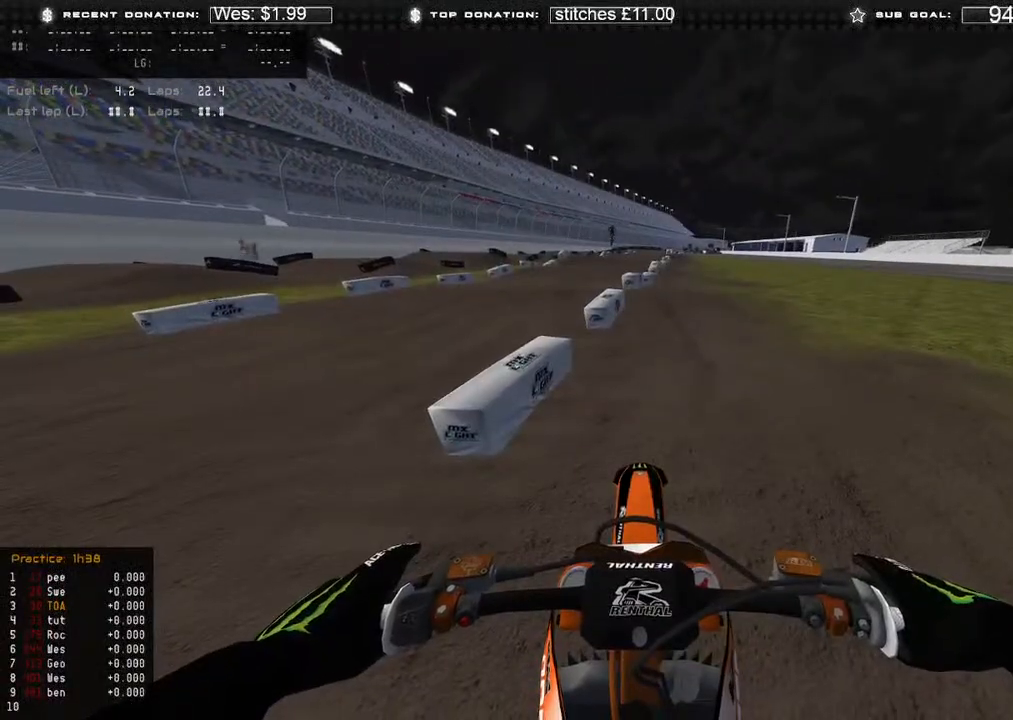
{"buttons": [], "left_stick": "center", "right_stick": "center", "events": []}
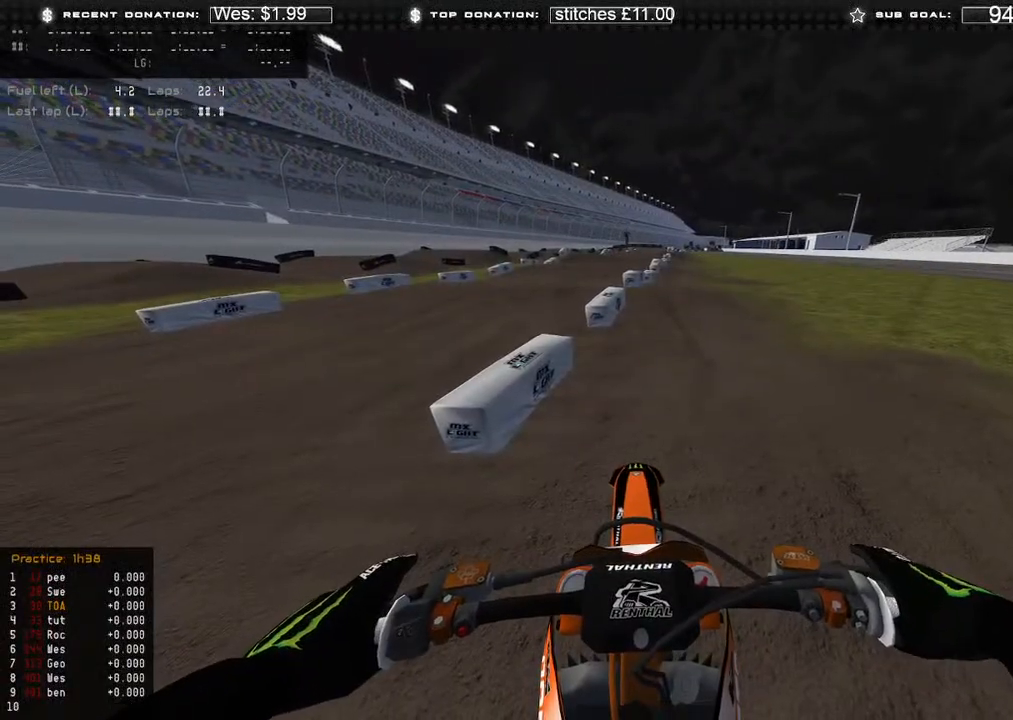
{"buttons": [], "left_stick": "center", "right_stick": "center", "events": []}
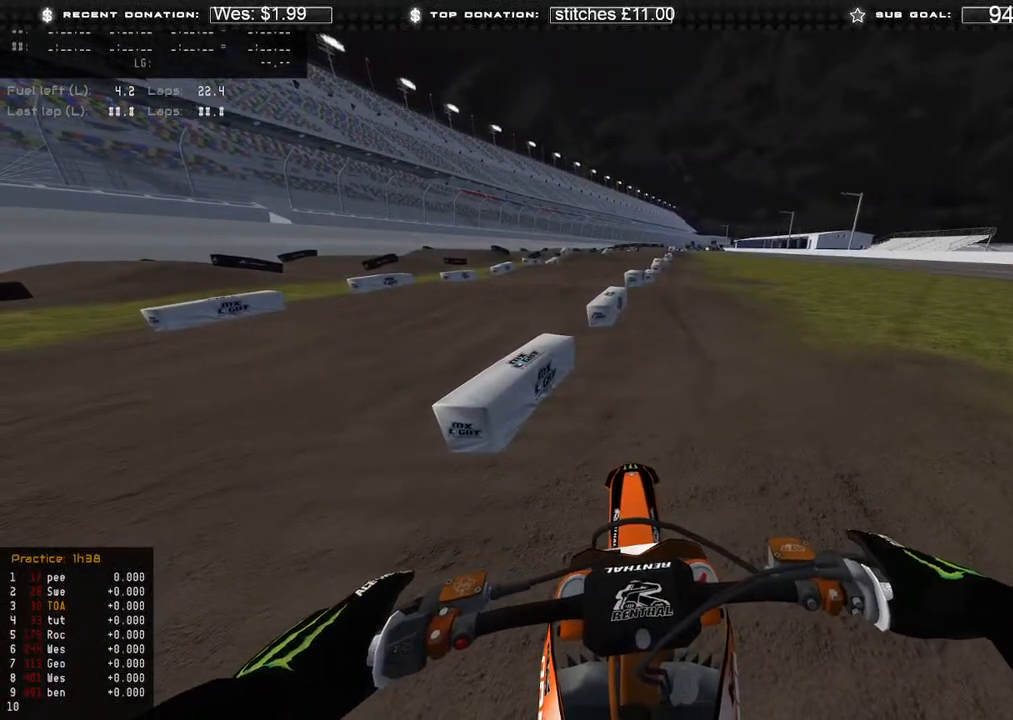
{"buttons": [], "left_stick": "center", "right_stick": "center", "events": []}
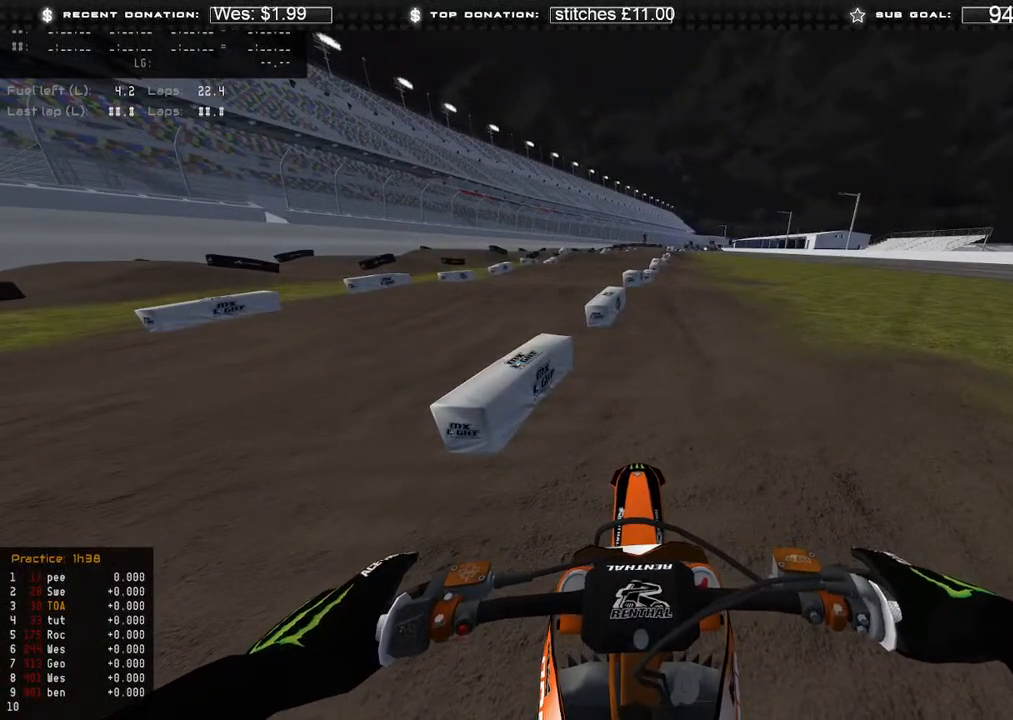
{"buttons": [], "left_stick": "center", "right_stick": "center", "events": []}
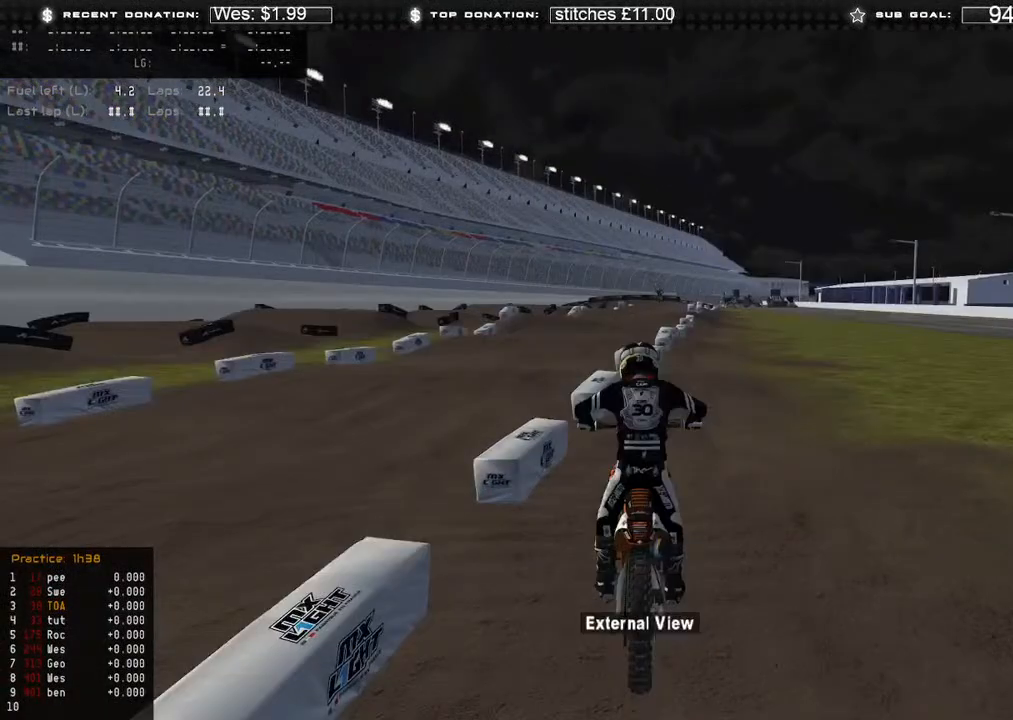
{"buttons": ["L3"], "left_stick": "center", "right_stick": "center", "events": [[183, "L3", "down"]]}
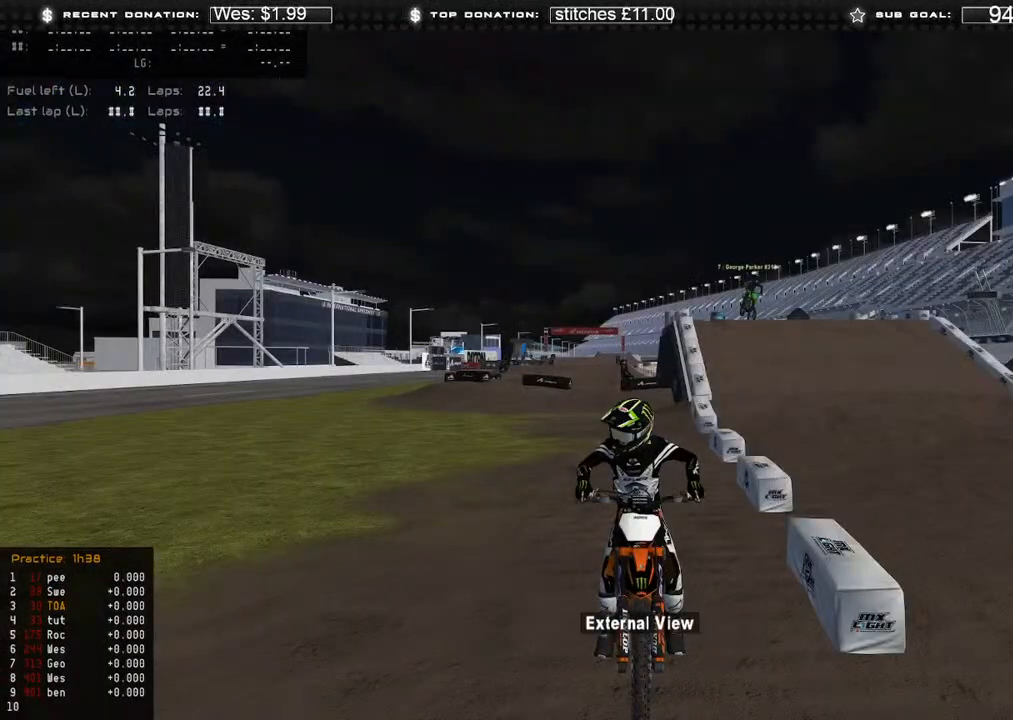
{"buttons": ["L3"], "left_stick": "center", "right_stick": "center", "events": []}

(Exercise aim): Return all entries preceding this task exactly as they stand, leaving any picture out.

(Problem solution):
{"buttons": [], "left_stick": "center", "right_stick": "center", "events": []}
{"buttons": [], "left_stick": "center", "right_stick": "center", "events": []}
{"buttons": [], "left_stick": "center", "right_stick": "center", "events": []}
{"buttons": [], "left_stick": "center", "right_stick": "center", "events": []}
{"buttons": ["L3"], "left_stick": "center", "right_stick": "center", "events": [[183, "L3", "down"]]}
{"buttons": ["L3"], "left_stick": "center", "right_stick": "center", "events": []}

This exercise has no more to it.